La maniobra fue clara: tras salir de boxes con neumáticos nuevos, Ocon intentó atacar al argentino, perdió el control del monoplaza y terminó impactándolo. La acción fue considerada innecesaria por los comisarios, que sancionaron al francés. Incluso él mismo lo reconoció de inmediato por radio, admitiendo que había cometido un error.

El episodio no pasó desapercibido y generó fuertes repercusiones. Una de las más contundentes llegó de Guenther Steiner, ex jefe del equipo Haas, quien fue tajante al analizar la situación: “Si sigue así... seguro que será su último año”, disparó en el podcast The Red Flags. Y fue aún más duro: “Ni siquiera es un error de novato. Es una tontería”.

Las críticas no solo se sostienen en ese incidente puntual. En lo que va del campeonato, Ocon fue ampliamente superado por su compañero Oliver Bearman, quien sumó 17 puntos en apenas dos carreras, mientras que el francés todavía no pudo sumar. La diferencia de rendimiento, sumada a los errores reiterados, lo dejaron bajo la lupa dentro del paddock.

Paradójicamente, el momento más tenso del fin de semana en China tuvo como protagonista también a Colapinto. Ambos venían disputando una intensa batalla en pista con neumáticos duros desgastados antes de su paso por boxes, lo que elevó la temperatura de un duelo que terminó en el mencionado toque.

Tras la carrera, Ocon intentó bajar la tensión. Primero se acercó personalmente al argentino en la zona de boxes para pedirle disculpas. Luego, reforzó su mensaje en redes sociales: “Antes que nada, lo siento mucho. Asumo la total responsabilidad”, escribió. También destacó que se alegraba por los puntos conseguidos por Colapinto.

La respuesta del argentino no tardó en llegar y ayudó a cerrar el episodio con un tono conciliador: “Todo bien, amigo. Gracias por la disculpa. Nos vemos pronto”, contestó.
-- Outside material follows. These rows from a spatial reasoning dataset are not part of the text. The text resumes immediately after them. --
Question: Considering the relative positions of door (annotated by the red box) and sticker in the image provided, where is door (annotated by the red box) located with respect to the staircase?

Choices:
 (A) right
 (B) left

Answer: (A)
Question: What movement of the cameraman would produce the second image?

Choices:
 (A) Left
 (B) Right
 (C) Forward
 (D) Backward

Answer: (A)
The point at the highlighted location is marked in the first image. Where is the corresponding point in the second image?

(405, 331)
Sin embargo, más allá del gesto deportivo, el panorama de Ocon sigue siendo incierto. Entre errores, falta de resultados y críticas internas, su presente en Haas se vuelve cada vez más incómodo. Y si no logra revertir la tendencia, las advertencias que hoy suenan fuertes podrían transformarse en una realidad más temprano que tarde.